“I migranti hanno bisogno di noi.
Come ebrei, siamo al loro fianco”
“Qualunque cosa facciamo, non sarà abbastanza. Non potrà mai esserlo, ma per lo meno aiuterà centinaia di migliaia di persone. Dobbiamo dire ‘loro sono noi’. Se stiamo a guardare, siamo il problema. Se agiamo, siamo la soluzione”. È questo l’accorato appello a intervenire nell’emergenza dei migranti lanciato da Manfred Lindenbaum, 84 anni, sopravvissuto alla Shoah grazie a un Kindertransport che lo portò dalla Polonia al Regno Unito, sottraendolo con il fratello alla deportazione a cui andarono incontro i suoi genitori. Lindenbaum ha parlato a nome della Hebrew Immigrant Aid Society, che lo aiutò quando fu il momento nel 1946 di ricominciare da capo, e oggi cerca di fare lo stesso con i molti migranti che cercano asilo politico nel mondo, tentando di arginare la retorica xenofoba che circola nella campagna delle presidenziali americane. Per questo, l’associazione è intervenuta nei lavori del Summit delle Nazioni Unite per i rifugiati e i migranti e il quello sulla crisi dei migranti a cui il presidente Usa Barack Obama ha invitato i leader del mondo, entrambi in corso questa settimana, per spingere il governo statunitense a restare aperto nei confronti di chi cerca un luogo sicuro lontano dalla violenza e dalle persecuzioni, fornendo assistenza umanitaria e successivamente anche nel reinsediamento.

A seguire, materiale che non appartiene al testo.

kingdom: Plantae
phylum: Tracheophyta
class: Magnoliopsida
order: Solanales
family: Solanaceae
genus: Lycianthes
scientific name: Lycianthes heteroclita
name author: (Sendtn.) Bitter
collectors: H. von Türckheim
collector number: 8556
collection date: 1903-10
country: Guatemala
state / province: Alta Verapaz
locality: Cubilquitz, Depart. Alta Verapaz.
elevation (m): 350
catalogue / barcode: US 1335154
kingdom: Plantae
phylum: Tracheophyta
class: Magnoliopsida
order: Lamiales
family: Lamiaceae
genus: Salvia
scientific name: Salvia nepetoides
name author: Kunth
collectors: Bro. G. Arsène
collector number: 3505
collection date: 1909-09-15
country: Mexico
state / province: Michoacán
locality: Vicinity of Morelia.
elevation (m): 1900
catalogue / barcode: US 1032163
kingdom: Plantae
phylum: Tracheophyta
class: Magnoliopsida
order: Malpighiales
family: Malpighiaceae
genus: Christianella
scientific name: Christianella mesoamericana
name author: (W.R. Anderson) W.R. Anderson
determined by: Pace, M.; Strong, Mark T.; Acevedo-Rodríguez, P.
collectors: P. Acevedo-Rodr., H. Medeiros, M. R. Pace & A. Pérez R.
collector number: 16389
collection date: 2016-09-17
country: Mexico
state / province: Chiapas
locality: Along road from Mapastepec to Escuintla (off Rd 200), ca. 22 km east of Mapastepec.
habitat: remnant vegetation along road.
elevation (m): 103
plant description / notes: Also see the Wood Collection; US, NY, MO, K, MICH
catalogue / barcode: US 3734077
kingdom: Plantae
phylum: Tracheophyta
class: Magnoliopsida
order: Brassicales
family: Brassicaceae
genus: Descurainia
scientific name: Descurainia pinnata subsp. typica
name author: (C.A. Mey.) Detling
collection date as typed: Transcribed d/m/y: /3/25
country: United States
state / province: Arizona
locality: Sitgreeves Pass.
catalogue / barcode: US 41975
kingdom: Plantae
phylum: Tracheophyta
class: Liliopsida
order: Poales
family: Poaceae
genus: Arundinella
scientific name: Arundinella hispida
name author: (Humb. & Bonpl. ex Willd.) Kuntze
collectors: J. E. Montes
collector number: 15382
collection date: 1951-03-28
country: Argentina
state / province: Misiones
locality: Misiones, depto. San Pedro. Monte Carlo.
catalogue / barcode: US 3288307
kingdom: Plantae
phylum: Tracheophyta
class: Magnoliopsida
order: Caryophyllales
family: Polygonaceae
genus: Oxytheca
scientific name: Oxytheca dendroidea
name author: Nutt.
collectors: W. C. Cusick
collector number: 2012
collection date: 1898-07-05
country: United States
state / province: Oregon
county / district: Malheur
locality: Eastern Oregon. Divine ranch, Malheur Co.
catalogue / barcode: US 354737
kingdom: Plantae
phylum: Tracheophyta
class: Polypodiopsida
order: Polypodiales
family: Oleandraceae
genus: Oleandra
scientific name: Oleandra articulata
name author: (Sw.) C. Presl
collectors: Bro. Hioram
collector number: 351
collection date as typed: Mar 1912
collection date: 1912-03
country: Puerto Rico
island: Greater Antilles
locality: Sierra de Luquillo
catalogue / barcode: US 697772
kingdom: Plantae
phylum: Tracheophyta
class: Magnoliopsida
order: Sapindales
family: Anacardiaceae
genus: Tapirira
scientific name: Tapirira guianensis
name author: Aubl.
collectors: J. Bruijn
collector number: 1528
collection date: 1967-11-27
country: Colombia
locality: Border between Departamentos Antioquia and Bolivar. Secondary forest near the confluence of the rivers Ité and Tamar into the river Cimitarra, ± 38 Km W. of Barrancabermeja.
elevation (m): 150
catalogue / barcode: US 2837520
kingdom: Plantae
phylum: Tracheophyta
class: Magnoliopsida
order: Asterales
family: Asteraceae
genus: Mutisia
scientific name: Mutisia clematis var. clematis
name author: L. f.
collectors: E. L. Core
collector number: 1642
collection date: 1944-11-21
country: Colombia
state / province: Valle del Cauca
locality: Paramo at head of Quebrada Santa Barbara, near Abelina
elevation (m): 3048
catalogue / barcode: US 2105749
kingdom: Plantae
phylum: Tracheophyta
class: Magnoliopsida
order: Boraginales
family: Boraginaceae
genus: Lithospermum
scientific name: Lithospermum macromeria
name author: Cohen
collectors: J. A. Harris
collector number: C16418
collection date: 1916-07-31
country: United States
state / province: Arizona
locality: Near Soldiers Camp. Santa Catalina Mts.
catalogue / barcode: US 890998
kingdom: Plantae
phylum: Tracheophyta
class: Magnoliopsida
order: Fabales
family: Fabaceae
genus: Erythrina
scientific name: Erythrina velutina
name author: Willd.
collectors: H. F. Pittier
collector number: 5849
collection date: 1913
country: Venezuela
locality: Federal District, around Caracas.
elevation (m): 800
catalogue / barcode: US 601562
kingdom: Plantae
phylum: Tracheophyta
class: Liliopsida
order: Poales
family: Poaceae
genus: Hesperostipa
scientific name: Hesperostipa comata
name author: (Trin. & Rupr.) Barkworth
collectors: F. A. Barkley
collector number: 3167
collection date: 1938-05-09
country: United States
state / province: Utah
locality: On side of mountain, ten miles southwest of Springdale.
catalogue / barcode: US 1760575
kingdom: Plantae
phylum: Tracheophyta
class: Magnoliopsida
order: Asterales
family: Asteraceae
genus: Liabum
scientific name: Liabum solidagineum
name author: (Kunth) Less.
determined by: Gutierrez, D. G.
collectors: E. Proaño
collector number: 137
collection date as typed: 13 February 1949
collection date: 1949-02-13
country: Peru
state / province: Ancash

“La nostra organizzazione ha mutato la sua missione – ha sottolineato al Times of Israel il presidente della HIAS Mark Hetfield – dal prestare soccorso ai rifugiati perché sono ebrei, al prestare soccorso ai rifugiati perché siamo ebrei”. Hetfeld ha quindi osservato come quello attuale sia “un momento molto importante per riaffermare il nostro impegno per i migranti”. I dati del Consiglio per i diritti umani delle Nazioni Unite parlano infatti di più di 65 milioni di persone sfollate in tutto il mondo, di cui 21,3 milioni sono rifugiati, che fuggono cioè dal loro paese per sottrarsi a conflitti e persecuzioni, 3,2 milioni sono richiedenti asilo politico, e 40,8 milioni sono migranti, che abbandonano tutto costretti da ragioni economiche. Alla luce di questa situazione, di cui si è discusso all’Onu questa settimana, l’amministrazione Obama ha annunciato che sarà alzata del 30 percento la soglia di rifugiati ammessi negli Stati Uniti nel 2017, arrivando dunque a 110 mila. “Ogni volta che sento notizie su persone che attraversano confini – ha detto Lindenbaum – l’orrore di quel momento, l’orrore di tutto quel processo e di quello che segue, mi torna subito in mente”.
Basandosi su queste novità, così come sulla Convenzione relativa allo statuto dei rifugiati dell’UNHRC (1951) e sul successivo Protocollo del 1967, creati perché nessun governo potesse negare l’asilo politico, La Hebrew Immigrant Aid Society ha deciso di mobilitarsi al fine di sensibilizzare la comunità internazionale. Nella pratica, questo si è tradotto nella HIAS Welcome Campaign, che mobilita a livello nazionale, a partire dalla società civile, le organizzazioni ebraiche e le Comunità, per fornire una risposta concreta alla crisi. E sono circa 200 sinagoghe e 1300 rabbini ad aver già risposto all’appello, proponendo iniziative educative e informative sull’argomento, di attivismo politico, di foundraising, e addirittura, in alcuni casi, di accoglienza di rifugiati in seno alle loro stesse comunità.
Decisiva per la HAIS è stata la percezione che la comunità internazionale abbia preso consapevolezza delle dimensioni della crisi e della necessità di aiutare, ma che allo stesso tempo vi sia comunque un sentimento di timore nei confronti dei migranti legata ai numerosi episodi di terrorismo negli ultimi mesi e alle politiche e alla retorica che promuovono xenofobia e islamofobia. Dopo gli attacchi di novembre a Parigi, ha sottolineato ad esempio Hetfield, sono stati 31 i governatori Usa a dichiarare che avrebbero chiuso i confini dei loro Stati. “Il programma per i rifugiati è stato interamente politicizzato nel paese – le sue parole – e come se non bastasse, essi sono un bersaglio facile, perché nessuna lobby difende i loro interessi”. “Io sento solo che non si fornirà mai abbastanza sostegno a queste organizzazioni”, osserva dal canto suo Lindenbaum. “Noi ebrei – conclude – abbiamo un obbligo speciale di parlare per i migranti”.